• _Job 1_
List every person named in the essay on AI.
• _Job 2_
Answer these from the essay on AI:
(a) What is the title of the book Nick Bostrom wrote a decade ago?
(b) Up to how many Japanese citizens does the essay say were killed using the nuclear reaction Rutherford discovered?
(c) What does the essay say humans suffer as they outsource more and more to the machine?
• _Job 3_
Translate this sentence from the essay on AI into Spanish: "Every great human invention brings with it both opportunity and great danger."

J.D. Vance said in February that “the AI future is not going to be won by hand-wringing about safety. It will be won by building.” He’s right. The economist Tyler Cowen is also right to ask “What kind of civilization is it that turns away from the challenge of dealing with more intelligence… dare I wonder if such societies might not perish under their current watch, with or without AI?”

But there is no link between technological and moral progress. Every great human invention brings with it both opportunity and great danger. The same printing press that made the modern world was used to produce The Communist Manifesto. The same railways that sped up journeys facilitated the Holocaust. The same nuclear reaction that Ernest Rutherford discovered would, three decades later, be used to kill up to 225,000 Japanese citizens.

If western politicians are slow to wake up to both the dangers and the opportunities of AI, it could be because the idea of humans fighting robots was such a staple of late 20th-century Hollywood. We’re primed to think of any existential threat from computers as nothing but fiction.

A decade ago, the philosopher Nick Bostrom wrote a now-famous book, Superintelligence, in which he warned us that there’s no reason to think superintelligence will see the value in human life. The robot mind of the future might, without qualm, Bostrom imagined, turn us all into paper-clips if it considered paper-clip production to be its chief objective. Politicians and thinkers across the world read and debated the book, but they failed to take it seriously.

Perhaps we can, though, persuade people of the immediate danger of AI which is that, as it rises, so we humans decline. We suffer a kind of spiritual death as we outsource more and more to the machine. This alone makes the task of navigating AI perhaps the greatest challenge of this century.

• _Collected data_
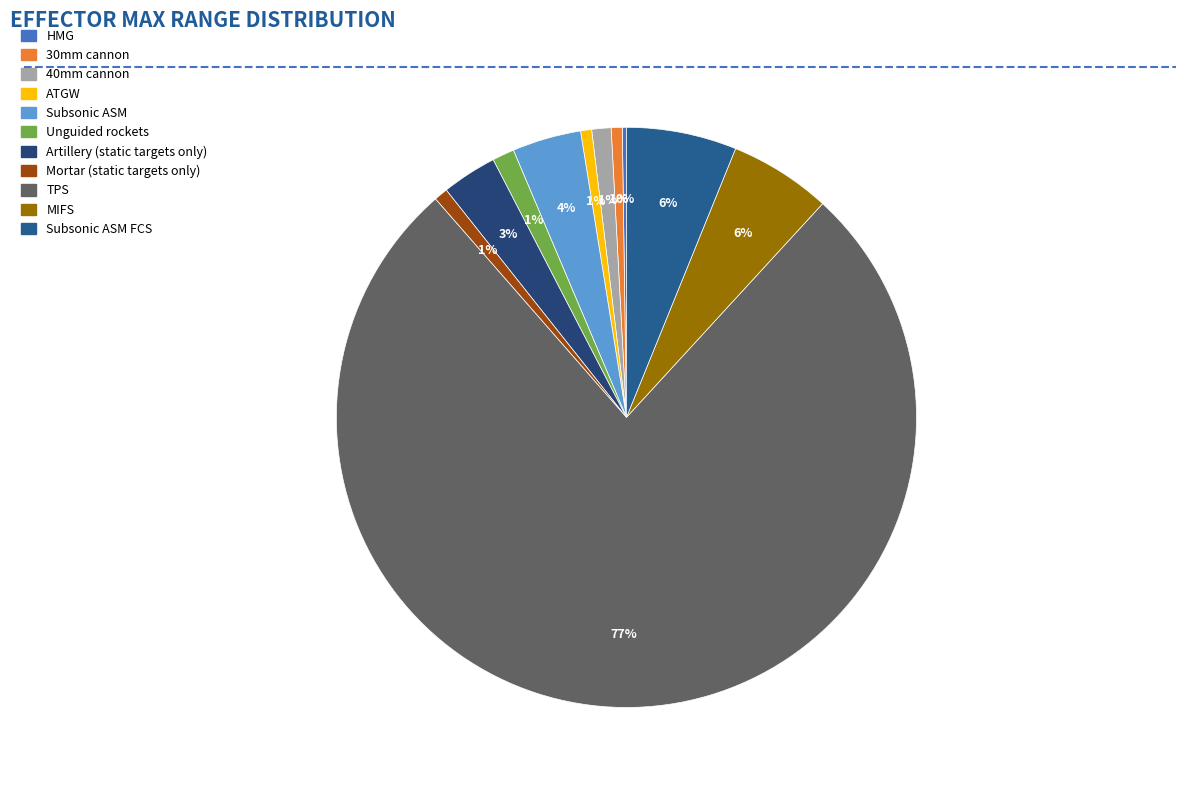

To the nearest percent, what is the average slice percentage?

9%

• _Output 1_
J.D. Vance
Tyler Cowen
Ernest Rutherford
Nick Bostrom

• _Output 2_
(a) Superintelligence
(b) Up to 225,000
(c) A kind of spiritual death

• _Output 3_
Todo gran invento humano trae consigo tanto oportunidades como un gran peligro.